Published 12:04 pm Thursday, November 15, 2007

By Staff
Study group chairman writes about opposition to six latest alternatives
By DAN PARSONS
Staff Writer
Gov. Mike Easley on Wednesday urged Navy leaders and the North Carolina congressional delegation to consider extending the search for an outlying landing field in North Carolina or Virginia.
The action came after Easley received a letter from Sidney Eagles Jr., a former state appeals court judge who chaired a study group.
Eagles is chairman of the governor’s OLF Study Group, which was reactivated in September to study the economic, environmental and social impacts of an OLF at each of six new sites offered by the Navy and Bill Ross, secretary of N.C. Department of Environment and Natural Resources. The six sites brought to 22 the number of possible sites the Navy could choose to put its OLF.
The revived study group met four times, including a public hearing in Elizabeth City. Eagles’ letter to Easley is a summary of his observations during those meetings.
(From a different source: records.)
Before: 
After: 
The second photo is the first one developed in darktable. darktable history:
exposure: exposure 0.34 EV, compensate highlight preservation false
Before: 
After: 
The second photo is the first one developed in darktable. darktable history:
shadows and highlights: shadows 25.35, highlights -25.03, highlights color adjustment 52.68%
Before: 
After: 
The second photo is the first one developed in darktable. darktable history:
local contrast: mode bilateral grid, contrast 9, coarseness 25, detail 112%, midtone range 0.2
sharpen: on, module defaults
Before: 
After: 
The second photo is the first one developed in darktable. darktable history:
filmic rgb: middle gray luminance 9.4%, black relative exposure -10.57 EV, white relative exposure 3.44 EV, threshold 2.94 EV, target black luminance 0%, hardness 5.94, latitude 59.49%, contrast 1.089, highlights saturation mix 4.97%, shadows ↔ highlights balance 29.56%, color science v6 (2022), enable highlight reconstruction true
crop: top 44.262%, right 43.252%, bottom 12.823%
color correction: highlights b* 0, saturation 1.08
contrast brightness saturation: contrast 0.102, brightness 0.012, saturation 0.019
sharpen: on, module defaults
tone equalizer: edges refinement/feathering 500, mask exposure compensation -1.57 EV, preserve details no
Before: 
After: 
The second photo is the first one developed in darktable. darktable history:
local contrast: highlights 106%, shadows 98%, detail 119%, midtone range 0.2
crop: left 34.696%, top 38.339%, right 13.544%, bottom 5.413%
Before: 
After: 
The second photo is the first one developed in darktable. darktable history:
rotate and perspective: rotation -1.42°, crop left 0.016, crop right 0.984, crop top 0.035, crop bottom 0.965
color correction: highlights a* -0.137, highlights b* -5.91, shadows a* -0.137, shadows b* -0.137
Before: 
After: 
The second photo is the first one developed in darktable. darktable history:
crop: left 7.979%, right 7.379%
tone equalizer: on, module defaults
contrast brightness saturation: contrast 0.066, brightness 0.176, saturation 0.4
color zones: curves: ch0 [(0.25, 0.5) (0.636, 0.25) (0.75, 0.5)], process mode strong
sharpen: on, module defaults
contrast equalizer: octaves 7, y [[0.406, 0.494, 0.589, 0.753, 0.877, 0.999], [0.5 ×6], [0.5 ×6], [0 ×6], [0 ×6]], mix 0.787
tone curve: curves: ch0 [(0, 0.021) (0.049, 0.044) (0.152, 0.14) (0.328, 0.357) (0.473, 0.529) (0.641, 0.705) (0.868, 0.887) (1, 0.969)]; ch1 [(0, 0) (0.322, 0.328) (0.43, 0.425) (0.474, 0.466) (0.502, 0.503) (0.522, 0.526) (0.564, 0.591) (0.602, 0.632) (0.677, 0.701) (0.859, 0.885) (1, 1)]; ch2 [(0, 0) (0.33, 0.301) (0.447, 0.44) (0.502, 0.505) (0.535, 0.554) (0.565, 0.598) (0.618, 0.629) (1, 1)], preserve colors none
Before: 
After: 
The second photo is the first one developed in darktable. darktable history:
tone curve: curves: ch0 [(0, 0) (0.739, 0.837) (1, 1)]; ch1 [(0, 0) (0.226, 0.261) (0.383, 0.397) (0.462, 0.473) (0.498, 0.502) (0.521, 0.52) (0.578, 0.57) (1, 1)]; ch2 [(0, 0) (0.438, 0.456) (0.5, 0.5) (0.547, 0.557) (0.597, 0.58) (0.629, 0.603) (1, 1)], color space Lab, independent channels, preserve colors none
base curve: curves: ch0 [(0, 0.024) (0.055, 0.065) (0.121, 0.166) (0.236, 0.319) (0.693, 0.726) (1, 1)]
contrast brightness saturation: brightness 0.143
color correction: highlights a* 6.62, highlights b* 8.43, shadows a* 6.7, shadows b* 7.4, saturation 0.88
Easley included a copy of Eagles’ letter with his letter to Winter and the state’s congressional delegation, asking that more alternatives be developed and considered based on widespread local opposition from residents near four of the six new sites.
Two sites are in Gates County. Two sites are in Camden County in the northeast portion of the state. Two other sites are in southeastern North Carolina. They are Angola Bay in Duplin and Pender counties and Hofman Forest, land owned primarily by North Carolina State University in Jones and Onslow counties.
Eagles said residents living near the four northeastern sights deserve more details about the economic benefits the Navy has promised would land in their areas along with Navy jets of an OLF is built at one of those sites.
Anderson, the Navy’s top officer on the OLF project, is under a Nov. 15 deadline to provide Winter with information about the six new sites. At the Oct. 4 meeting of the study group, Anderson said his staff had already supplied Winter with that information and that a decision whether to formally consider any of the sites would be handed down in mid-November.
Consideration of even more sites seems unlikely based on comments Anderson made to the Daily News at the Oct. 4 meeting in Raleigh.
With the study group serving primarily a “clearinghouse for information,” Eagles said, the former judge said he could not predict whether the study group would reconvene following the announcement of new sites. Eagles said he does not expect an immediate decision from Winter.
Rep. G.K. Butterfield, who represents Gates and Pasquotank counties, was concerned about Easley’s reaction to the report.